QUOTED PASSAGE ->
════
The opium poppy seedlings are already sprouting in Helmand province and all the predictions point to another record-breaking crop this year.
Farmers have irrigated extra patches of land, reclaiming desert to grow the plants which produce the raw materials for heroin.
With the Taleban insurgency still raging, the British counter-narcotics team in Afghanistan is unable to make any impact on the poppy problem in the south.
The farmers are weeding the fields at the moment in Helmand. It is a family business, and they insist there is no alternative.
“I only have a small area of land and 10 people in my family,“ one farmer says angrily.
“I can only grow enough wheat to last two months on this land, so the only way to feed them is growing poppies.“
It is very fertile land, but the farmers complain the cost of fuel to pump irrigation water and the lack of markets and infrastructure makes anything else untenable.
Another man had his poppy crop eradicated last year, but it will not stop him trying again.
“I lost my poppies, but those grown by the rich and the powerful aren’t touched. So why should I stop growing them?“ he asks.
════
(Saved entries)

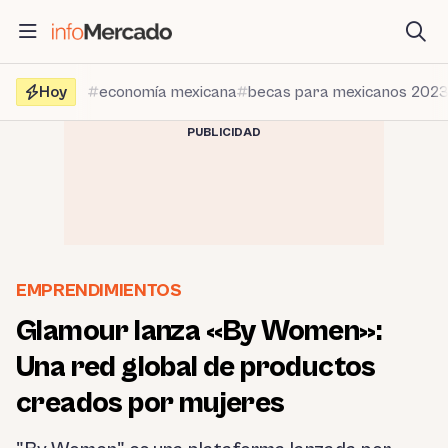
Saltar
al
contenido
Hoy
economía mexicana
becas para mexicanos 202
PUBLICIDAD
EMPRENDIMIENTOS
Glamour lanza «By Women»:
Una red global de productos
creados por mujeres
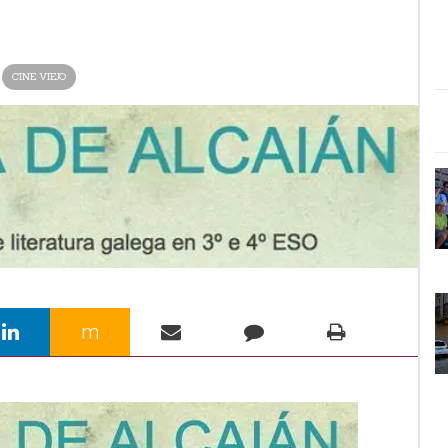
CINE VIEJO
m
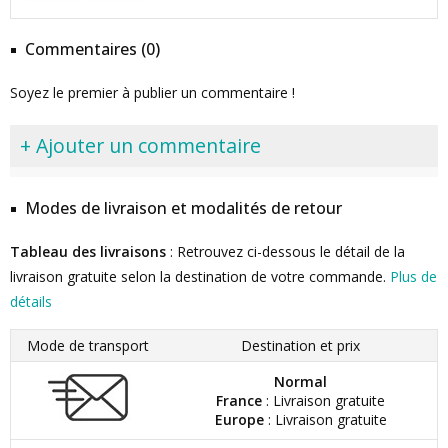
Commentaires (0)
Soyez le premier à publier un commentaire !
+ Ajouter un commentaire
Modes de livraison et modalités de retour
Tableau des livraisons
: Retrouvez ci-dessous le détail de la
livraison gratuite selon la destination de votre commande.
Plus de
détails
Mode de transport
Destination et prix
Normal
France
: Livraison gratuite
Europe
: Livraison gratuite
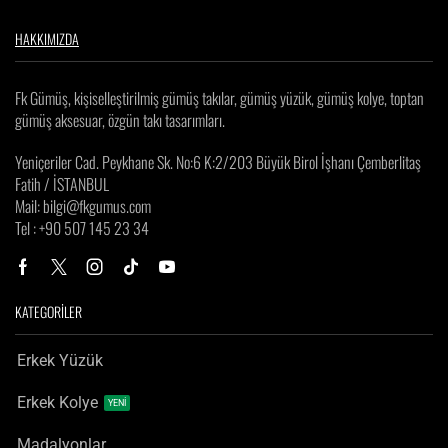
HAKKIMIZDA
Fk Gümüş, kişiselleştirilmiş gümüş takılar, gümüş yüzük, gümüş kolye, toptan
gümüş aksesuar, özgün takı tasarımları.
Yeniçeriler Cad. Peykhane Sk. No:6 K:2/203 Büyük Birol İşhanı Çemberlitaş
Fatih / İSTANBUL
Mail: bilgi@fkgumus.com
Tel : +90 507 145 23 34
KATEGORİLER
Erkek Yüzük
Erkek Kolye
YENİ
Madalyonlar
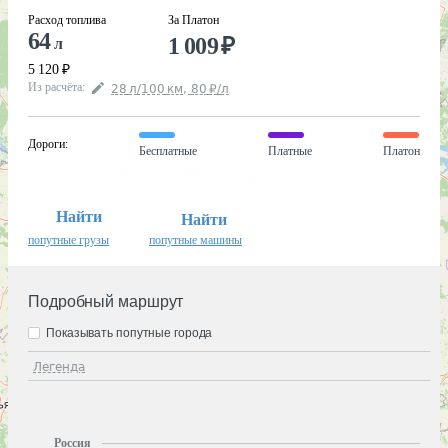
Расход топлива
За Платон
64
1 009
₽
л
5 120
₽
Из расчёта
:
28
л
/100
км
,
80
₽
/
л
Дороги
:
Бесплатные
Платные
Платон
Найти
Найти
попутные грузы
попутные машины
Подробный маршрут
Показывать попутные города
Легенда
Россия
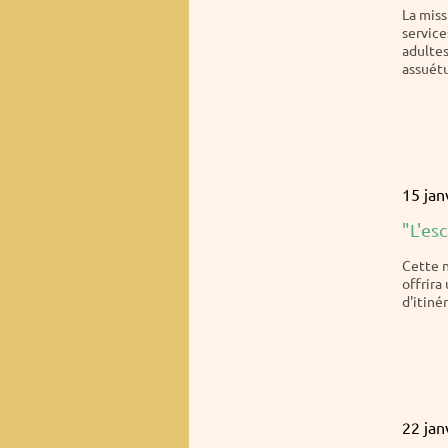
La miss
servic
adultes
assuétu
15 jan
"L'es
Cette n
offrira
d'itinér
22 jan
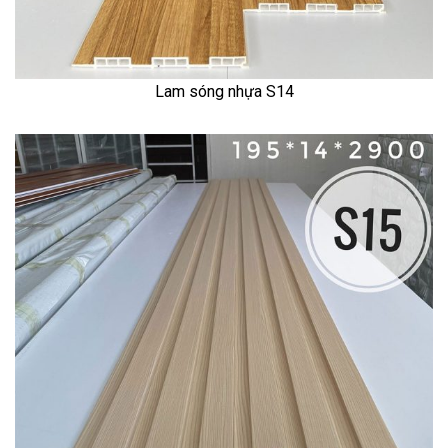
Lam sóng nhựa S14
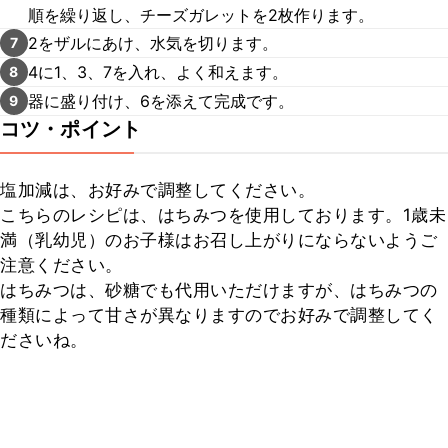
順を繰り返し、チーズガレットを2枚作ります。
2をザルにあけ、水気を切ります。
7
4に1、3、7を入れ、よく和えます。
8
器に盛り付け、6を添えて完成です。
9
コツ・ポイント
塩加減は、お好みで調整してください。

こちらのレシピは、はちみつを使用しております。1歳未
満（乳幼児）のお子様はお召し上がりにならないようご
注意ください。

はちみつは、砂糖でも代用いただけますが、はちみつの
種類によって甘さが異なりますのでお好みで調整してく
ださいね。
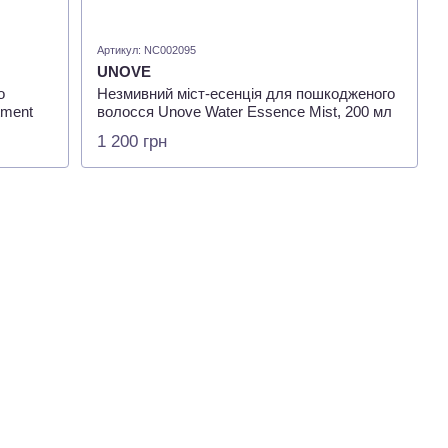
Артикул: NC002095
UNOVE
о
Незмивний міст-есенція для пошкодженого
tment
волосся Unove Water Essence Mist, 200 мл
1 200 грн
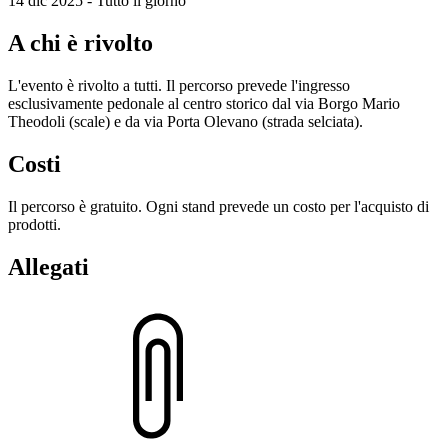
14 dic 2025 - Tutto il giorno
A chi è rivolto
L'evento è rivolto a tutti. Il percorso prevede l'ingresso
esclusivamente pedonale al centro storico dal via Borgo Mario
Theodoli (scale) e da via Porta Olevano (strada selciata).
Costi
Il percorso è gratuito. Ogni stand prevede un costo per l'acquisto di
prodotti.
Allegati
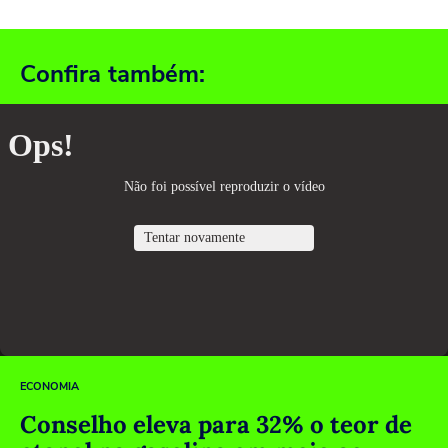
Confira também:
ECONOMIA
Conselho eleva para 32% o teor de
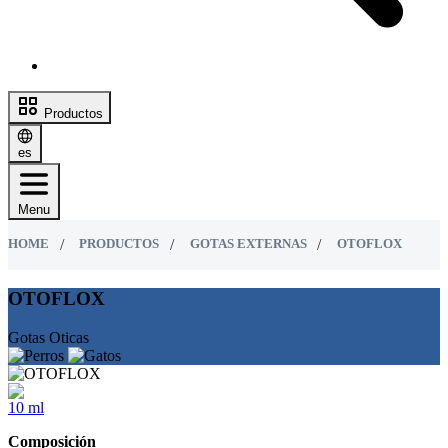
Productos
es
Menu
HOME
PRODUCTOS
GOTAS EXTERNAS
OTOFLOX
OTOFLOX
Gotas Oticas
10 ml
Composición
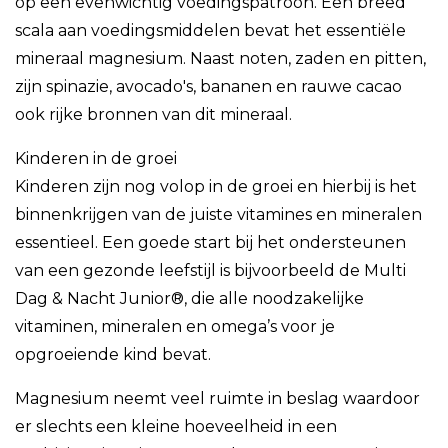
op een evenwichtig voedingspatroon. Een breed
scala aan voedingsmiddelen bevat het essentiële
mineraal magnesium. Naast noten, zaden en pitten,
zijn spinazie, avocado's, bananen en rauwe cacao
ook rijke bronnen van dit mineraal.
Kinderen in de groei
Kinderen zijn nog volop in de groei en hierbij is het
binnenkrijgen van de juiste vitamines en mineralen
essentieel. Een goede start bij het ondersteunen
van een gezonde leefstijl is bijvoorbeeld de Multi
Dag & Nacht Junior®, die alle noodzakelijke
vitaminen, mineralen en omega’s voor je
opgroeiende kind bevat.
Magnesium neemt veel ruimte in beslag waardoor
er slechts een kleine hoeveelheid in een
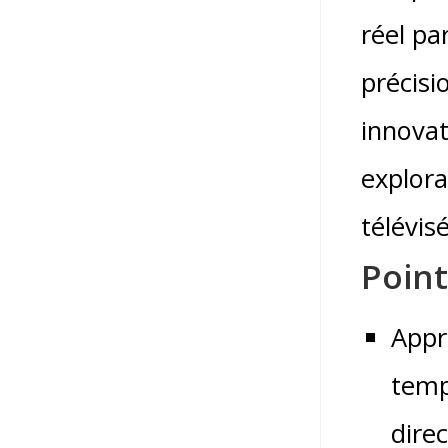
réel pa
précisi
innovat
explora
télévis
Point
Appr
temp
direc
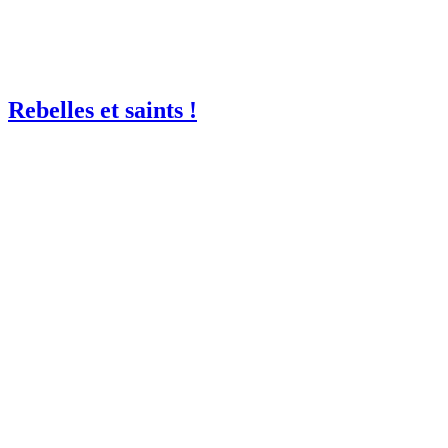
Rebelles et saints !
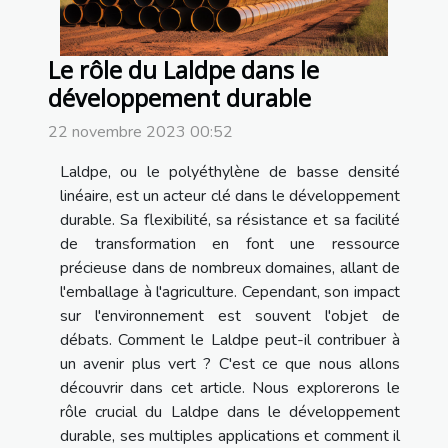
Le rôle du Laldpe dans le
développement durable
22 novembre 2023 00:52
Laldpe, ou le polyéthylène de basse densité
linéaire, est un acteur clé dans le développement
durable. Sa flexibilité, sa résistance et sa facilité
de transformation en font une ressource
précieuse dans de nombreux domaines, allant de
l'emballage à l'agriculture. Cependant, son impact
sur l'environnement est souvent l'objet de
débats. Comment le Laldpe peut-il contribuer à
un avenir plus vert ? C'est ce que nous allons
découvrir dans cet article. Nous explorerons le
rôle crucial du Laldpe dans le développement
durable, ses multiples applications et comment il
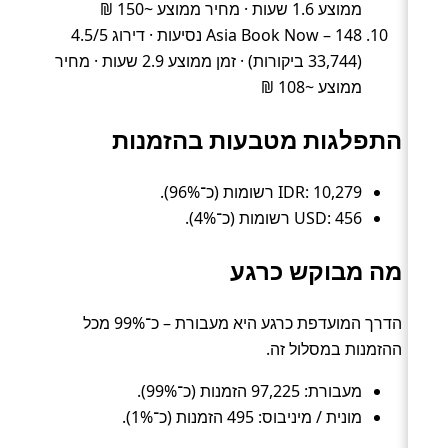
ממוצע 1.6 שעות · מחיר ממוצע ~150 ₪
Asia Book Now – 148 נסיעות · דירוג 4.5/5
(33,744 ביקורות) · זמן ממוצע 2.9 שעות · מחיר
ממוצע ~108 ₪
התפלגות מטבעות בהזמנות
IDR: 10,279 רשומות (כ־96%).
USD: 456 רשומות (כ־4%).
מה מבוקש כרגע
הדרך המועדפת כרגע היא מעבורת – כ־99% מכל
ההזמנות במסלול זה.
מעבורת: 97,225 הזמנות (כ־99%).
מונית / מיניבוס: 495 הזמנות (כ־1%).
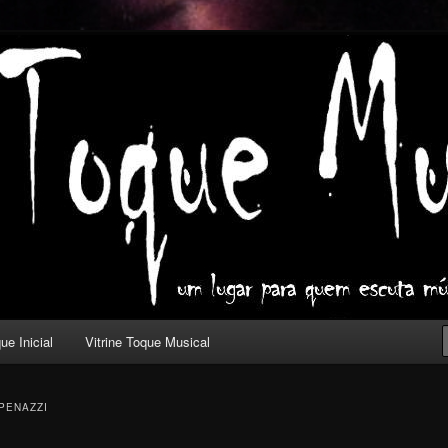
ica com outros olhos.
l
ue Inicial
Vitrine Toque Musical
PENAZZI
════
DESCRIPTION OF THE TASK -> In the passage on poppy farming in Helmand, what do the farmers complain makes growing anything other than poppies untenable? List every item.

RESPONSE ->
- The cost of fuel to pump irrigation water
- The lack of markets
- The lack of infrastructure